Abstract
Herein we report a rare case of a giant myopericytoma presenting in a 16-year-old girl as a slowly progressive swelling involving the scalp in the occipital region. It was managed by complete excision. Histological examination of the lesion revealed spindle-shaped cells forming characteristic rosettes around the blood vessels, and positive staining with smooth muscle actin.

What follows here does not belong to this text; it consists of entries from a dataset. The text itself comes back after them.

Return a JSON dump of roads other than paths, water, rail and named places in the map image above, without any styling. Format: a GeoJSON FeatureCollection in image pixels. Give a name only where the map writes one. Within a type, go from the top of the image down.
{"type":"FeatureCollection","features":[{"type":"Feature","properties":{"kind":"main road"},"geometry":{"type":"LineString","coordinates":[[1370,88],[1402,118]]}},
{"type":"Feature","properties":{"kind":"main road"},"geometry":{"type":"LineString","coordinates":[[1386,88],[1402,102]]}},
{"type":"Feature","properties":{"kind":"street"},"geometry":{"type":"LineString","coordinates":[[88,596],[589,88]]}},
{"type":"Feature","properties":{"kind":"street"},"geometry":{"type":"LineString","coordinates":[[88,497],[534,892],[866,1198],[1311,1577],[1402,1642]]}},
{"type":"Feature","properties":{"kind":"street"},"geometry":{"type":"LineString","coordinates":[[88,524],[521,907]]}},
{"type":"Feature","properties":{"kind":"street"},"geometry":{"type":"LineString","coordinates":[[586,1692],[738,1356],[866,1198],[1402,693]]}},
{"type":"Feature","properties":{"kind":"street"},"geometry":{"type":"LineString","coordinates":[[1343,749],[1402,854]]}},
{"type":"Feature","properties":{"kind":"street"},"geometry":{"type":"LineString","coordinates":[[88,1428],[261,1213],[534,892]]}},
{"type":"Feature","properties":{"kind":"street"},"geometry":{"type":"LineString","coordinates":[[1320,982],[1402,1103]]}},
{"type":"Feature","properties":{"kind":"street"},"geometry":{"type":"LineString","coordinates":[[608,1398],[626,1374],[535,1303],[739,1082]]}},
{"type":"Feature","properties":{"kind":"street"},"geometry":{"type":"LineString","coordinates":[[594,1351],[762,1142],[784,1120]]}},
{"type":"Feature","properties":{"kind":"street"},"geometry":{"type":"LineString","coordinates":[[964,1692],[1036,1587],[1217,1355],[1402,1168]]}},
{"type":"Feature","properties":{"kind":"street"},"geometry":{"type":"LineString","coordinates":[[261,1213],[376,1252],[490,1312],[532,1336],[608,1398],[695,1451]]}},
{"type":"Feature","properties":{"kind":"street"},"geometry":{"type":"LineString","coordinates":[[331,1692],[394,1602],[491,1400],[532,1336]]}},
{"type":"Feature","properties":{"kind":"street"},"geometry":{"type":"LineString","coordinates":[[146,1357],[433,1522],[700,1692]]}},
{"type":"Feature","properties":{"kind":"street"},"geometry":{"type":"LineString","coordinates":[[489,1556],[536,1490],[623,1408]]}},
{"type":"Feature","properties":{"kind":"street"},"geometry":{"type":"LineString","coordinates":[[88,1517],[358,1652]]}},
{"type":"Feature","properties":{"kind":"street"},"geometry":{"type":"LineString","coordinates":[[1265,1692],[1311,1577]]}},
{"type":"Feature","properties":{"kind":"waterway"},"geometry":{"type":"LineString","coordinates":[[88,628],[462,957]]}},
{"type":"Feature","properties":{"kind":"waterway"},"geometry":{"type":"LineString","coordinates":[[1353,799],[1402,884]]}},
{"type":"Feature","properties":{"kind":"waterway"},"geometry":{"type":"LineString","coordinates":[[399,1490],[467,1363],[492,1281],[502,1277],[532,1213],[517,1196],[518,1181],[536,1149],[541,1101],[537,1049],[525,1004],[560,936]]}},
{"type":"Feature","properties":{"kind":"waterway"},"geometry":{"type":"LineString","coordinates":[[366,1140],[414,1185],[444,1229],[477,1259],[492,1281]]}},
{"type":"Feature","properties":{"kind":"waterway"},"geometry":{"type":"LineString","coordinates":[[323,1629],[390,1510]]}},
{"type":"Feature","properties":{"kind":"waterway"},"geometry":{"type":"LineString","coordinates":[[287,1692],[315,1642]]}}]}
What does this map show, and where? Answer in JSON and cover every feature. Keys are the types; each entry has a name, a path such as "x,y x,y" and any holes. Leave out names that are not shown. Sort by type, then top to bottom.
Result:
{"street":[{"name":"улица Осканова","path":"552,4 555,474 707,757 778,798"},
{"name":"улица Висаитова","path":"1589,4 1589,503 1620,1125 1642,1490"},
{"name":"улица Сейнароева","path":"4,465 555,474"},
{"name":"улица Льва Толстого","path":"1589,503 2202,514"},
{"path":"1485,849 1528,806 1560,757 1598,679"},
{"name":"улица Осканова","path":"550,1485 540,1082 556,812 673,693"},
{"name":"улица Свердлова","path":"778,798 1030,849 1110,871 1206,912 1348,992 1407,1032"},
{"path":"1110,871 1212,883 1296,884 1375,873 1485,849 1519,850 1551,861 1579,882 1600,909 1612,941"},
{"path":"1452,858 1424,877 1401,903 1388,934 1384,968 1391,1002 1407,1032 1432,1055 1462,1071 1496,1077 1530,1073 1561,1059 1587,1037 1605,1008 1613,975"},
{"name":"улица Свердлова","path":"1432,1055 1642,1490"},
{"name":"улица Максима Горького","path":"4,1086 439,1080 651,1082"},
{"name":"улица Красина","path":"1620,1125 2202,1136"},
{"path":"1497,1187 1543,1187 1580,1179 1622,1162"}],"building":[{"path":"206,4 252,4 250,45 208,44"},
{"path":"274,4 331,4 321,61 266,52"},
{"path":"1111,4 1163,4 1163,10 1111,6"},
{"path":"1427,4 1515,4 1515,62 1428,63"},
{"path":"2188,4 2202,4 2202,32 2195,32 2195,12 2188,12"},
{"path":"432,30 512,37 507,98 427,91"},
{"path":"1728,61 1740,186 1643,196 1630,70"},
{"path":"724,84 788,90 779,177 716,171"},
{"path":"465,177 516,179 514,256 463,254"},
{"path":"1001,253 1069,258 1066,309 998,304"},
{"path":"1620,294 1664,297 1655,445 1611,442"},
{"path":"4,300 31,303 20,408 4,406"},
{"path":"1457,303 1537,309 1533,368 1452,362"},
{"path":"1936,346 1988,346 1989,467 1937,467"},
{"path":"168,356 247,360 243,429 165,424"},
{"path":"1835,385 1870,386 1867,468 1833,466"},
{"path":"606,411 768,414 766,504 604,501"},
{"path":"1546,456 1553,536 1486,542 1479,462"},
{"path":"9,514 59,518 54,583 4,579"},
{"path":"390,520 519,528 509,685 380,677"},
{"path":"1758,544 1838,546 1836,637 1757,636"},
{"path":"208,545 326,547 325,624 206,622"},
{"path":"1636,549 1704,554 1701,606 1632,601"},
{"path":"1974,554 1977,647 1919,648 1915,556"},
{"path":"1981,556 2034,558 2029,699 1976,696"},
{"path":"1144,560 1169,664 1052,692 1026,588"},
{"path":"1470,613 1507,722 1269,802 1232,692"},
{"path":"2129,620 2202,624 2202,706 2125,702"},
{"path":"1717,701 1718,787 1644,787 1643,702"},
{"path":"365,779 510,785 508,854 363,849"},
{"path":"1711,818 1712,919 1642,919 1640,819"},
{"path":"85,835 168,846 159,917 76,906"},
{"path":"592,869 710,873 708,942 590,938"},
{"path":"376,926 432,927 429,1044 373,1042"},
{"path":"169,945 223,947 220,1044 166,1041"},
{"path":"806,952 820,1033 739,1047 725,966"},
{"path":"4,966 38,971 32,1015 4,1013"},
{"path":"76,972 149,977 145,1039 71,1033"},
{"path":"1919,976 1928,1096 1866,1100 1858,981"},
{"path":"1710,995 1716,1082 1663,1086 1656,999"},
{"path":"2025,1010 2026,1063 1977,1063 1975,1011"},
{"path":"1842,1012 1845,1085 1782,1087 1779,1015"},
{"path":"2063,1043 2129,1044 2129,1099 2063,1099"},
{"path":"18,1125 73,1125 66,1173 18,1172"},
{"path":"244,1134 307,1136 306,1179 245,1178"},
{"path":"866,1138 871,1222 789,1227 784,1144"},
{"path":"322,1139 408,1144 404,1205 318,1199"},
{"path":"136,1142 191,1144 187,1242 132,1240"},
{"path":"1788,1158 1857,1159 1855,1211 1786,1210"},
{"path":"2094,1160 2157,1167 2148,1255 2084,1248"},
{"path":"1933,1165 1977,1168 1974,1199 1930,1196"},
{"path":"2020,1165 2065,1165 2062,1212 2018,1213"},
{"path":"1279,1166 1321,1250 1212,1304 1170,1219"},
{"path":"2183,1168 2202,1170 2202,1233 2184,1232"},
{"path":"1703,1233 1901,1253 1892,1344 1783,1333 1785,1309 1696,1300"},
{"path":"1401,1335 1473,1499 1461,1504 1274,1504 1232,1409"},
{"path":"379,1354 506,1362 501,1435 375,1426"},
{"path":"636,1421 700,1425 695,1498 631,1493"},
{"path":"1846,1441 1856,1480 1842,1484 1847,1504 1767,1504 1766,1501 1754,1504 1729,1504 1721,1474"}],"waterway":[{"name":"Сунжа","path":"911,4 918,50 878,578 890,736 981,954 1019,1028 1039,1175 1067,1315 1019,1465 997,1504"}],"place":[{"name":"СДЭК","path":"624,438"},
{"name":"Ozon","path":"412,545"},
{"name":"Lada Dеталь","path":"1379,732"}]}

Keywords: myopericytoma, subcutaneous lesion, scalp
Introduction
Myopericytoma is a rare entity. It mostly involves the skin and subcutaneous tissue of the distal extremities, torso, head and neck regions 1– 3. Rarely does it involve the visceral sites 4, 5. The spindle shaped cells of a myopericytoma show characteristic perivascular rosettes 6, 7. Though mostly benign, rare cases of its malignant counterpart have been described 8. We report a case of a giant myopericytoma involving the occipital region of the scalp of a young female, with good post-operative outcome following its complete excision. We believe this is the first case report of a giant myopericytoma involving this region.
Case report
A 16-year-old female from Butwal, Nepal presented to our outpatient clinic with a chief complaint of slow progressive swelling in the occipital region of the scalp, which she had been experiencing for the last 2 years. There was no history of trauma, pain, tinnitus, dizziness or discharge associated with the lesion, and no significant previous medical or surgical illnesses had been reported. Local examination revealed a soft to firm subcutaneous lesion measuring 9 × 8 cm 2, with no bruit within the lesion and normal overlying skin. There was no transmitted pulsation or cough impulse, and there were no palpable bony defects felt around the margins of the lesion. Lower cranial nerve examination was normal and cerebellar signs were negative. CT findings showed a homogeneously enhanced subcutaneous lesion ( Figure 1), but with no intracranial extension ( Figure 2).
Figure 1. CT image showing homogeneously enhanced lesion in the scalp of occipital region.
Figure 2. CT bone window showing a minimal osseous gap in the midline but no intracranial extension of the lesion.
After thorough counselling and consent, the patient was booked in for excision of the lesion. Adequate blood for transfusion was supplied because of the vascularity of the scalp and the giant size of the lesion. A midline incision was given, with the patient in the prone position. The edges of the lesion were vascular, with major pedicles from bilateral occipital arteries. Complete excision was undertaken ( Figure 3). Intra-operatively, the patient was transfused two pints of blood. Post-operative recovery was uneventful land she was discharged on the third day. Histological examination of the lesion revealed presence of spindle-shaped cells, forming characteristic rosettes around the blood vessels. Positive staining for smooth muscle actin (SMA) was highly suggestive for myopericytoma ( Figure 4), and the lack of mitotic cells or tissue necrosis confirmed its benign nature. Patient follow-up took place 2 weeks later, with no symptoms and a well healed wound. She was advised to come for periodic follow-ups every month.
Figure 3. Excised specimen showing the giant lesion, of firm consistency and with no visible necrotic areas.
Figure 4. Photomicrograph of tissue taken from the lesion excised from the patient, showing characteristic spindle cells forming perivascular rosettes and staining with smooth muscle actin (SMA).
Discussion
Myopericytoma has been described as being a type of perivascular tumor in the latest edition of World Health Organization classification of tumors of soft tissue and bone 6. Histologically it is characterized by spindle cells forming perivascular rosettes and staining positive for SMA and negative for Desmin, Bcl2 and CD34 9. Though usually the size of a myopericytoma is less than 2 cm in superficial soft tissue, larger tumor size has been reported in the visceral locations 10, 11. Some cases of the malignant form showing invasion, mitotic figures and necrosis have been described 6. These malignant forms also show a high Ki-67 proliferative index, contrary to benign forms with low Ki-67 index 12.
Prior to diagnosing the myopericytoma, initially the major differential diagnosis was of a giant diffuse lipoma. Other differential diagnoses included other mesenchymal lesions, like desmin positive angioleiomyomas, glomus tumors in which epitheloid cells form rosettes, and solitary fibrous tumors, which do not form visible perivascular rosettes 13. These can be differentiated on the basis of their characteristic immunohistological reactivity patterns, such as positive staining with SMA and often also with h-Caldesmon 9.
Recurrence of the tumor can occur, even in benign cases, so complete excision should be the goal 13. Following complete excision, patients should return for periodic follow-ups despite the benign nature of the tumor.
Conclusion
Though a rarity, myopericytoma should be ruled out prior to surgical management of subcutaneous lesions, because sometimes the high vascular nature of the lesion may impose difficulties during its excision and pose a risk to the patients’ life if adequate arrangements for blood transfusions have not been made.
Consent
Written informed consent for publication of the patient’s details and their images was obtained from the guardian of the patient.
Funding Statement
The author(s) declared that no grants were involved in supporting this work.